“It is typical of a Mediterranean dwelling, where the understanding of a relationship with the place has a central role in the conception and expression of its outcome.”
"The limited palette of materials reveals the simple geometry of the building and creates a visual and tactile continuity between landscape and architecture."
Villa RA by MORQ
Against the rugged landscape, 300 metres above sea-level, a series of rectangular masses are assembled that peer out over Calabria – a region of Southern Italy best known for its sundrenched beaches, dramatic coastline and scattering of quaint villages.
Conceived as 'the house that looks', the owners who originally hail from the region handed over the brief to design firm MORQ, who were asked to create a hilltop property that would serve as a summer house.
“They imagined this retreat as a place of respite and reconnection; a place from which to enjoy the virtues of their land in a way that is harmonious with not only the landscape, but also the tragion of living in such a place,” said the firm. “To dwell in Calabria is to firmly locate oneself in the Mediterranean landscape.”
Comprising of three linear volumes that run parallel to each other, the first is an entryway lined with palm trees, the next accommodates a large living area, kitchen and guest quarters and the final containing the portico and the master bedroom suite.
Earthen pigments of opus signinum plaster have been used on the external facade - a material made of broken tiles that was regularly used in ancient Roman buildings, helping to connect the house with its surrounding terrain, and its inhabitants with their natural surroundings.
Expansive and intentional openings punctuate the earthen walls, almost every space has been completed with apertures that frame breathtaking views of the nearby Gulf of Squillace.
It uses formal elements of traditional Italian villas based on axial organisation as its primary ordering system within the design, helping to define the programming arrangement of each space and offers a protective threshold from the climatic conditions the site presents - strong winds from the north-west side, and direct sun from the south.
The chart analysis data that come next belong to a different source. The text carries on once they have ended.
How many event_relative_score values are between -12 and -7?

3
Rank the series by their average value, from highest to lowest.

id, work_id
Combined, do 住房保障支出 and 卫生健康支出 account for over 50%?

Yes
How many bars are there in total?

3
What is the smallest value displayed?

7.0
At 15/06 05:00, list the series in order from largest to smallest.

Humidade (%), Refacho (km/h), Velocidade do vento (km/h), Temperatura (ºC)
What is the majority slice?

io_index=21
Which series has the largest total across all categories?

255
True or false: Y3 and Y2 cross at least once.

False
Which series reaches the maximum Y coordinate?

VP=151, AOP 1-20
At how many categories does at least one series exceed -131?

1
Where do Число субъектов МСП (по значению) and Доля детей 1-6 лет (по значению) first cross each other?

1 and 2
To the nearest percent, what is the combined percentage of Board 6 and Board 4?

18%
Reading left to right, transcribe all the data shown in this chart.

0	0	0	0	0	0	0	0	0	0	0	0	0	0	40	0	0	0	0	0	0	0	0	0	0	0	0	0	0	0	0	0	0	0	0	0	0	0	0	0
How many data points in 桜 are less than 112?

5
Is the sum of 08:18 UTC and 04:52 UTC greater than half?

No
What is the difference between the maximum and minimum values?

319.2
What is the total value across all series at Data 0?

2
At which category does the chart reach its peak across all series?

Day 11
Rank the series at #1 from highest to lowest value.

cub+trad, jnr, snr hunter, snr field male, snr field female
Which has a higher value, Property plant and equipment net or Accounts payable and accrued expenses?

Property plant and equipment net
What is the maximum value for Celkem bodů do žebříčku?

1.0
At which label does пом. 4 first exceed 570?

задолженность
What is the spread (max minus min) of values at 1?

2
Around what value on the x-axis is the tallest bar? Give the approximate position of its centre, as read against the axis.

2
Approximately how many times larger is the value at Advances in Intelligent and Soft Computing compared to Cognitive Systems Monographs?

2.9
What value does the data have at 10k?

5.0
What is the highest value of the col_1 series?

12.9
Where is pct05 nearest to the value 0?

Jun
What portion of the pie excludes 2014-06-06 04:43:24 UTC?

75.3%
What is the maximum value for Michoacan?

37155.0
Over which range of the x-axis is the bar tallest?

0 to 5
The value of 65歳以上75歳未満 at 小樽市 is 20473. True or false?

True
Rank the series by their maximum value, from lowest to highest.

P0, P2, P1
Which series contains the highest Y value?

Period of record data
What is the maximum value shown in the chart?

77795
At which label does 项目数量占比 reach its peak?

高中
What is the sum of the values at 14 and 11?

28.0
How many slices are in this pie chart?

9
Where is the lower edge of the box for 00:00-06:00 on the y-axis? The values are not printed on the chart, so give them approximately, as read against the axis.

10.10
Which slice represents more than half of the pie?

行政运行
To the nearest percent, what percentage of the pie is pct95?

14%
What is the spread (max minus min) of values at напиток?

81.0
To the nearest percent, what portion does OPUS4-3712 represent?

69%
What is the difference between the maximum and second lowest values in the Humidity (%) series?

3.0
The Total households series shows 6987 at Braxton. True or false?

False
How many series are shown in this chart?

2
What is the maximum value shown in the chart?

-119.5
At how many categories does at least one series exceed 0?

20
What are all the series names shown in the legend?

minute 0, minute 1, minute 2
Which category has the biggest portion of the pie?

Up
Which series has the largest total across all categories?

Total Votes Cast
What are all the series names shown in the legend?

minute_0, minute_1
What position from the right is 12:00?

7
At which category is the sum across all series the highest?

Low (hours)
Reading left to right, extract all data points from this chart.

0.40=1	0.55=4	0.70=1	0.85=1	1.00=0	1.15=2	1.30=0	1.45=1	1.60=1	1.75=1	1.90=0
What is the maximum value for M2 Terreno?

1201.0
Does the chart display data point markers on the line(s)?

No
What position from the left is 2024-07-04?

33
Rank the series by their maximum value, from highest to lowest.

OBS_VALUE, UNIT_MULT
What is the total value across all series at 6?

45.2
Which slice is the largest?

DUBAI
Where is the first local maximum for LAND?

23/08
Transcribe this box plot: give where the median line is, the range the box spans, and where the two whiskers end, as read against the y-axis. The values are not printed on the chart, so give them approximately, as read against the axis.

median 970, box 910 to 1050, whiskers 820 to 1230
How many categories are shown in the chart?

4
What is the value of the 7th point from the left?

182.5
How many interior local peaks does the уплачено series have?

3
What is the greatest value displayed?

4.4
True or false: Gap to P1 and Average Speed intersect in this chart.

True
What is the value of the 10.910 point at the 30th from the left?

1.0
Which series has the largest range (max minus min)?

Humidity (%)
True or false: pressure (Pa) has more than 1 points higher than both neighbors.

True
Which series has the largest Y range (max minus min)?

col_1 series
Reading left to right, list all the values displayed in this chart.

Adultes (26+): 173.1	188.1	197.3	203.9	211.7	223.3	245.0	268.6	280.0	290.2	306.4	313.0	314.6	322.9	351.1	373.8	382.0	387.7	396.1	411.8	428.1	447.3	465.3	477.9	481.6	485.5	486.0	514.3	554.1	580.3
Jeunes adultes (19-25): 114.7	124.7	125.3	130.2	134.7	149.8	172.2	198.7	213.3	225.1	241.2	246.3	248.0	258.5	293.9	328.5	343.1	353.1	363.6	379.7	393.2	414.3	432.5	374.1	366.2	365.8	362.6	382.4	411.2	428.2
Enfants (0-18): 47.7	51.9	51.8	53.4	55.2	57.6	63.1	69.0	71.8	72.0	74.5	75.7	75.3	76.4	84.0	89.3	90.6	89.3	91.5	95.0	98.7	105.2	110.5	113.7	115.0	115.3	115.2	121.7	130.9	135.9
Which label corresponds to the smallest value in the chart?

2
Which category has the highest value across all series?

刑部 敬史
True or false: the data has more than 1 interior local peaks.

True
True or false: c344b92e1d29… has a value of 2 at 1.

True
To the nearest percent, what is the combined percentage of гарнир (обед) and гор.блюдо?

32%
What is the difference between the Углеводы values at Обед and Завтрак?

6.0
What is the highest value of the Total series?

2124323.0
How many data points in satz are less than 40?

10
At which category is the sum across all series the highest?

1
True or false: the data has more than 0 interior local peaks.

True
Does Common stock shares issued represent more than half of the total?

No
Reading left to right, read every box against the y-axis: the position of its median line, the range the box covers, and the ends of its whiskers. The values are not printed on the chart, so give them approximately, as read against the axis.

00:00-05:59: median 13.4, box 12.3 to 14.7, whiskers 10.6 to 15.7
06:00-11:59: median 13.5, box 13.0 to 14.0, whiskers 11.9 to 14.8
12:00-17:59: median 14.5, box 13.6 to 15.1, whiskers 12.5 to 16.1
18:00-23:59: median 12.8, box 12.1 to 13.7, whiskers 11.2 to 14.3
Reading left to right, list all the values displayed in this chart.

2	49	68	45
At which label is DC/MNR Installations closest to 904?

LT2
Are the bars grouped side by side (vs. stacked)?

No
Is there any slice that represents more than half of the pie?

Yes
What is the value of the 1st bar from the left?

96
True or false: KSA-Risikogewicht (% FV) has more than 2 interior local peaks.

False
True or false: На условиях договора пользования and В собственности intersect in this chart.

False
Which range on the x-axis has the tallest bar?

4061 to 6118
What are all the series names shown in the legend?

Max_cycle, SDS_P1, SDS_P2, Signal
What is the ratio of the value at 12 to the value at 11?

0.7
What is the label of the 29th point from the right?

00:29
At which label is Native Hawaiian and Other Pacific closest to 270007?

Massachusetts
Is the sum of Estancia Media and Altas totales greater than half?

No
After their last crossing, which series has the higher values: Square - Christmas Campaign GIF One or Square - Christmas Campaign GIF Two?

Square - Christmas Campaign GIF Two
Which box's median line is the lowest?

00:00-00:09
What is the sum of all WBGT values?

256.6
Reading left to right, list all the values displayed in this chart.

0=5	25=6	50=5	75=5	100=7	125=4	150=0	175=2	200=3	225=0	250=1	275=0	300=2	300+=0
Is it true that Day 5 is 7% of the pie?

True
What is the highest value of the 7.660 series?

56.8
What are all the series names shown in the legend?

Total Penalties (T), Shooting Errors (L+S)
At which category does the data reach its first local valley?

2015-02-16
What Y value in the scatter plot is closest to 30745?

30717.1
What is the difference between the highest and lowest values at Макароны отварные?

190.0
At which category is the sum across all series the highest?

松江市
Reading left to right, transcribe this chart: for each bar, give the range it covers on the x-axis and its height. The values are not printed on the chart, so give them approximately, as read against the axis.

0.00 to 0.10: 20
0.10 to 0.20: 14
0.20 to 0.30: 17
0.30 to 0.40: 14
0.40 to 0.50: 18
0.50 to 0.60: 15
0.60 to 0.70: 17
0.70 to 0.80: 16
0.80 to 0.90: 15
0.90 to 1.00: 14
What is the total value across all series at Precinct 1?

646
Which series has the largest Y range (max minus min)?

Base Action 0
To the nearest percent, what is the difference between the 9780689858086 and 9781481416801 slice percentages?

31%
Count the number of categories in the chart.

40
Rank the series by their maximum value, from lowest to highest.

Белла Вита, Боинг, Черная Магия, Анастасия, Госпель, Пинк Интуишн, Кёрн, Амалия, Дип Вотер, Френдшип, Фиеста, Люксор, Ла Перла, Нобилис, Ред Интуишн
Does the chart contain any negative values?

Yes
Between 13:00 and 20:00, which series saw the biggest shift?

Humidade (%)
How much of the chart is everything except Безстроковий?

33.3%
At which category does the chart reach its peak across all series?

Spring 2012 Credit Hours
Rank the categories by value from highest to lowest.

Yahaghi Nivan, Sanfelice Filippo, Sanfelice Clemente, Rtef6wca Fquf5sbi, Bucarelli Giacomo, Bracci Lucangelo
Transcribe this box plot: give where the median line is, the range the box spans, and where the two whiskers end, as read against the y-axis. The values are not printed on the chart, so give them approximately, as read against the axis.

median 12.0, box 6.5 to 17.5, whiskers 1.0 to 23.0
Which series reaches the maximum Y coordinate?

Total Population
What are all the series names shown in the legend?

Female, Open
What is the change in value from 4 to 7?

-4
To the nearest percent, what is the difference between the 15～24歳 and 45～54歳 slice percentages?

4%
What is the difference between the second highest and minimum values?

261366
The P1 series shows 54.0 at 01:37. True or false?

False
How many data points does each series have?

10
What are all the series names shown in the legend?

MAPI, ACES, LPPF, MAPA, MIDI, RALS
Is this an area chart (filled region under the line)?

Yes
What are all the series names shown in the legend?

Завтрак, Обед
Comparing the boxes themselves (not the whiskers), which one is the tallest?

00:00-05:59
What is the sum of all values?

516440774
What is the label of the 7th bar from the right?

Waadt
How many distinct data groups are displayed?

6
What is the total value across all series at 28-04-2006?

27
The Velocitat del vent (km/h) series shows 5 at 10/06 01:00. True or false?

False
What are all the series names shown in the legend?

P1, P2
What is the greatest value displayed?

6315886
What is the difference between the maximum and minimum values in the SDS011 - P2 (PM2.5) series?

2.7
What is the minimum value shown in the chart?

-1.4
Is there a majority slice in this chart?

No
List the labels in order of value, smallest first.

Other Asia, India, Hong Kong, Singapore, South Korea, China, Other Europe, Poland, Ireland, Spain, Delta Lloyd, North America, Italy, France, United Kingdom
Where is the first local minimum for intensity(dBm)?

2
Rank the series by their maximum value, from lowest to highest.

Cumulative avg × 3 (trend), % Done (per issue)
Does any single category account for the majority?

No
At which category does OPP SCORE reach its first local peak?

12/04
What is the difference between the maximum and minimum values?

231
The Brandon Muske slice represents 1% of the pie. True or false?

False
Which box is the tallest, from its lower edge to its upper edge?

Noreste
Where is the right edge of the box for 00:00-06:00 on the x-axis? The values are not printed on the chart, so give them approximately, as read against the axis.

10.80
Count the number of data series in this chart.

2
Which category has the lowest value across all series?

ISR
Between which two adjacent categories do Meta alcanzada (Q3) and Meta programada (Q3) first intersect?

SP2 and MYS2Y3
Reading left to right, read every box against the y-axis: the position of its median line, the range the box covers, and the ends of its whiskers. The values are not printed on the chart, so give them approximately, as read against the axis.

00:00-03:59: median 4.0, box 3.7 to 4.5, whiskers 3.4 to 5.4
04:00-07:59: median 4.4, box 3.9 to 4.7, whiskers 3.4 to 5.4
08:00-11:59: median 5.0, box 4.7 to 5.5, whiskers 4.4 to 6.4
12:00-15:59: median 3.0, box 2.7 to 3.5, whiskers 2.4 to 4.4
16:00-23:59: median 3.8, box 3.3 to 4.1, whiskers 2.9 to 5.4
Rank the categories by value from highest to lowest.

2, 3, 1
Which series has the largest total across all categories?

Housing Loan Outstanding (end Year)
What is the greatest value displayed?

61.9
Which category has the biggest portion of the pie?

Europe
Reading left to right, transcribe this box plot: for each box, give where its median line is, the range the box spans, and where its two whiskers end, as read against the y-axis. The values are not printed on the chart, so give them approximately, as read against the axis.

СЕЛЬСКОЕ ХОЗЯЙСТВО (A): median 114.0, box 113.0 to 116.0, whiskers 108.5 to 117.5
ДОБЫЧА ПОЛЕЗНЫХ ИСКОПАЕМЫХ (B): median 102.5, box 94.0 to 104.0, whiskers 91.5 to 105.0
Drawing upon the colours of the land, crushed stones in the same hue have been scattered around the home to help it further submerge in to the landscape. Large granite boulders and tropical palms also provide camouflage.
The limited palette of materials reveals the simple geometry of the building and creates a tactile continuity between the landscape and architecture.
Based between Australia and Italy, MORQ was established in 2001 by Mattero Montreduro, Emiliana Roia and Andrea Quagliola who are dedicated to designing meaningful spaces within simple and thoughtful buildings.